The “new” FDA’s latest Draft Guidance suggests that the agency is arguably broadening the scope of pre-market clinical studies for investigational drugs. In its “Pharmacokinetics in Patients with Impaired Renal Function – Study Design, Data Analysis, and Impact on Dosing and Labeling,” March, 2010, the agency “provides recommendations on when studies should be conducted to assess the influence of renal impairment on the pharmacokinetics (‘PK’) of an investigational drug, the design of PK studies, and how such studies should be carried out.” The primary goal of such studies is “to determine whether the PK is altered to such an extent that the dosage should be adjusted from the dose(s) established in the phase 3 trials.”
Pharmacokinetics refers to the effect of the body upon a drug – as distinct from pharmacodynamics, the effects of the drug upon the body. PK includes the drug’s mechanisms of absorption and distribution, the rate at which it acts and its duration of action, how the compound is metabolized, and the effects and routes of its excretion. Many drugs are excreted by the kidneys. Patients with renal insufficiency may excrete drug more slowly and/or less completely than patients with normal renal function. In kidney failure patients, the extent of protein binding – and hence of bioavailability, and hence of pharmacologic effect – may also vary. Making all the determinations and calculations called for in the new Guidance will require substantial time, effort, and expense. Given the rising prevalence of disorders that may be complicated by kidney failure, including hypertension and more especially diabetes, the burden of compliance with the Guidance is likely to increase over time.
The agency calls for PK studies on all drugs prescribed for chronic use in renal failure, and on some (antibiotics, e.g.) to be used only acutely. FDA also calls for such studies of therapeutic biologics (e.g. proteins) with molecular weight <69,000 to be used in kidney failure patients. For end-stage renal disease “patients undergoing dialysis, PK should be studied under both dialysis and non-dialysis conditions to determine the extent to which dialysis contributes to the elimination of the drug and potentially active metabolites.”

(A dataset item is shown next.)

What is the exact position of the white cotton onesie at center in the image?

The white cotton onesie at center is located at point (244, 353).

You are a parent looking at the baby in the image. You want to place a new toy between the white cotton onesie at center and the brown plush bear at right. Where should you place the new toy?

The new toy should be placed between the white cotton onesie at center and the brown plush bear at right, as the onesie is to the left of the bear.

In discussing details of the studies it recommends, FDA specifies the make-up of the control group to use, what sorts of data it wants to see, and what to do to generate sufficient information on patients on both hemodialysis and peritoneal dialysis. Once these data are available, the agency wants them to be analyzed to ascertain what if any recommendations should be made for dosage modification in kidney failure patients. The agency calls for estimation of PK parameters, such as plasma and urinary concentrations, drug clearance rates, the area under the concentration-time curve, volumes of distribution, half-lives, etc.; mathematical modeling of the relationship between those parameters and measures of renal function; and development of dosing recommendations. “If there is a need for dosage adjustment in patients with renal impairment… the adjustments [should be] described either globally or based on estimated glomerular filtration rate (eGFR) or estimated creatinine clearance (CLcr).” These estimates are both measures of kidney function. The draft Guidance provides an array of formulas to make these calculations. For those pharmaceuticals or their active metabolites that “exhibit nonlinear or time-dependent PK,” FDA calls for a multiple-dose study, as opposed to single-dose studies, in which the same dose is administered to all patients.
Depending on what is learned from the data and from analyzing them, it may be appropriate to modify the package insert, including Highlights of Prescribing Information, the Contraindications section, or the Warnings and Precautions section, perhaps with a cross reference to the Dosage and Administration section. Where known, “the Overdosage section could note the extent of elimination by hemodialysis and whether hemodialysis is (or is not) known to be useful in treating an overdose.”
For drugs excreted by the liver rather than by the kidney, FDA may accept a “reduced PK study” of the drug’s metabolism. If no difference is observed between those with end-stage renal disease and those with normal kidney function, a full study is unnecessary. Otherwise, however, such a study is called for, even though the kidney’s metabolic role is comparatively modest.
As a draft Guidance, the document does “not establish legally enforceable responsibilities. Instead [it] describe[s] the Agency’s current thinking on a topic and should be viewed only as recommendations…” Nevertheless, the approach taken comports with other recent FDA changes suggesting enhanced scrutiny of new drug approvals. Companies should remain alert for other developments likely to affect their operations, as more are highly likely, and they may well continue to increase the stringency of the regulatory regime.